→ Your goal
Reproduce all of the entries character for character, while leaving out any pictures they contain.

→ Data for review
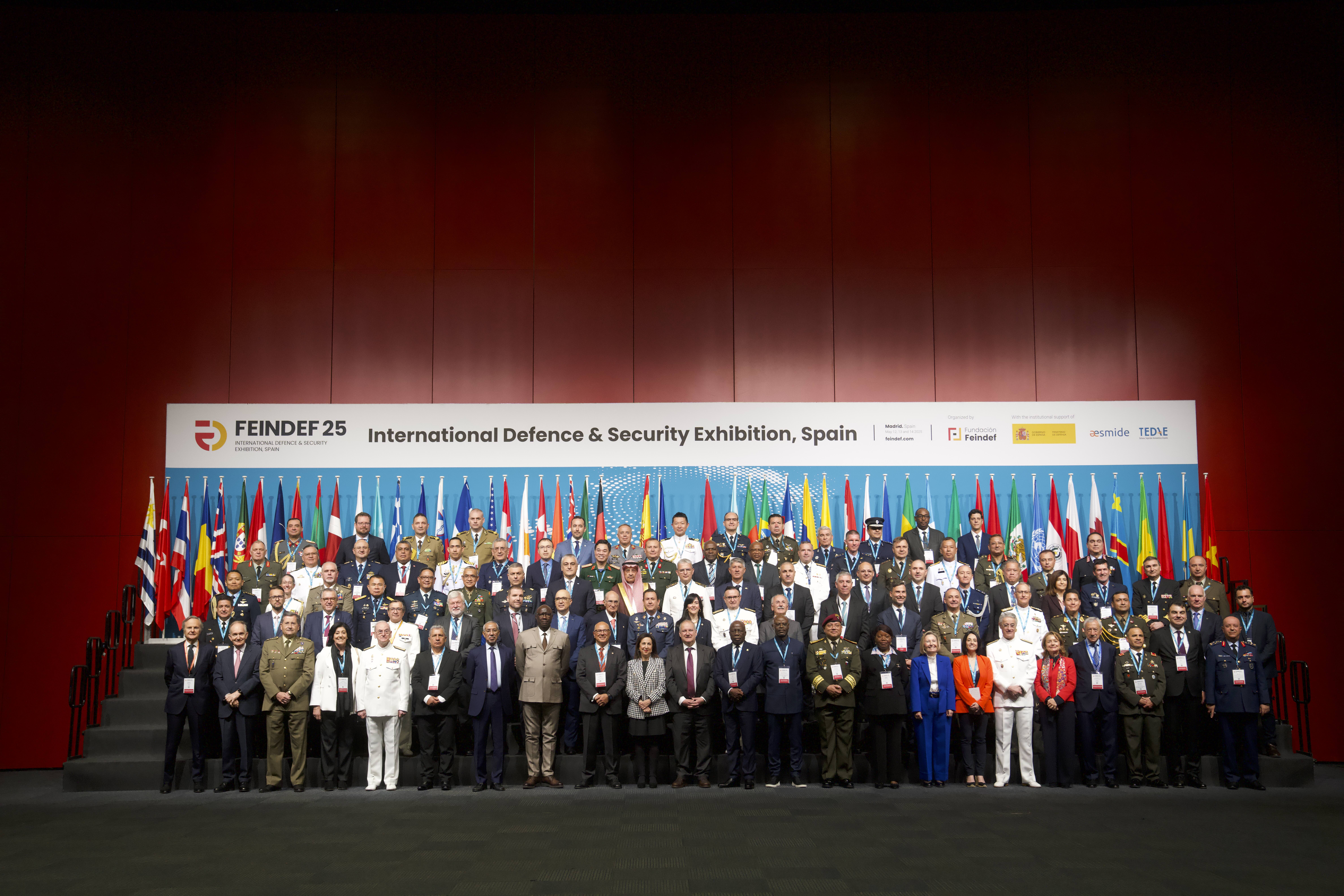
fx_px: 1568
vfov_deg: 31.9
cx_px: 672
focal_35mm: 42
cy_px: 448
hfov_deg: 46.4
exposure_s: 1/200
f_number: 4
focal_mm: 42
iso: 2500
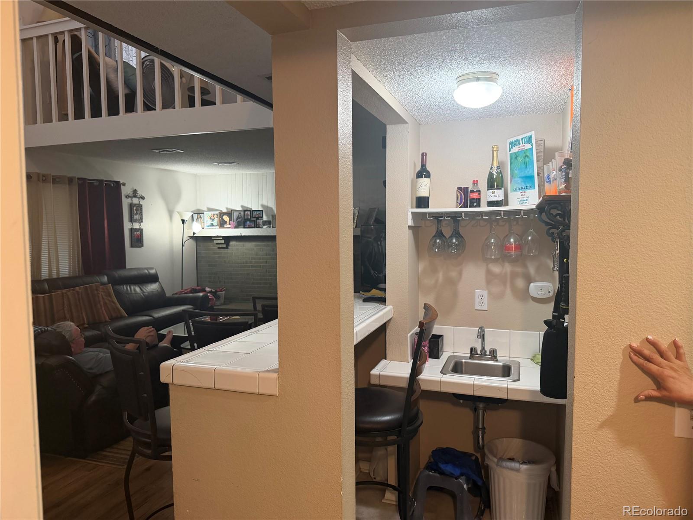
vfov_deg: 56.8
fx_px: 480
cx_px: 346
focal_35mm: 24
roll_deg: +0.0
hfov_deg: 71.6
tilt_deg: -3.8
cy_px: 260
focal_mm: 6.76
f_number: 1.78
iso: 250
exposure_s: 1/60
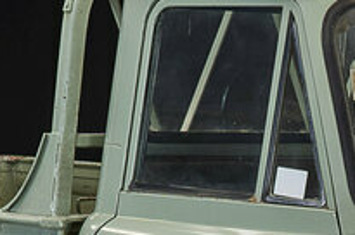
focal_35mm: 211
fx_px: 2077
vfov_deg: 6.3
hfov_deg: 9.6
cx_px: 426
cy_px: 470
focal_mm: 36
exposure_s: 1/1.67
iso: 250
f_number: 10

→ Worked solution
fx_px: 1568
vfov_deg: 31.9
cx_px: 672
focal_35mm: 42
cy_px: 448
hfov_deg: 46.4
exposure_s: 1/200
f_number: 4
focal_mm: 42
iso: 2500
vfov_deg: 56.8
fx_px: 480
cx_px: 346
focal_35mm: 24
roll_deg: +0.0
hfov_deg: 71.6
tilt_deg: -3.8
cy_px: 260
focal_mm: 6.76
f_number: 1.78
iso: 250
exposure_s: 1/60
focal_35mm: 211
fx_px: 2077
vfov_deg: 6.3
hfov_deg: 9.6
cx_px: 426
cy_px: 470
focal_mm: 36
exposure_s: 1/1.67
iso: 250
f_number: 10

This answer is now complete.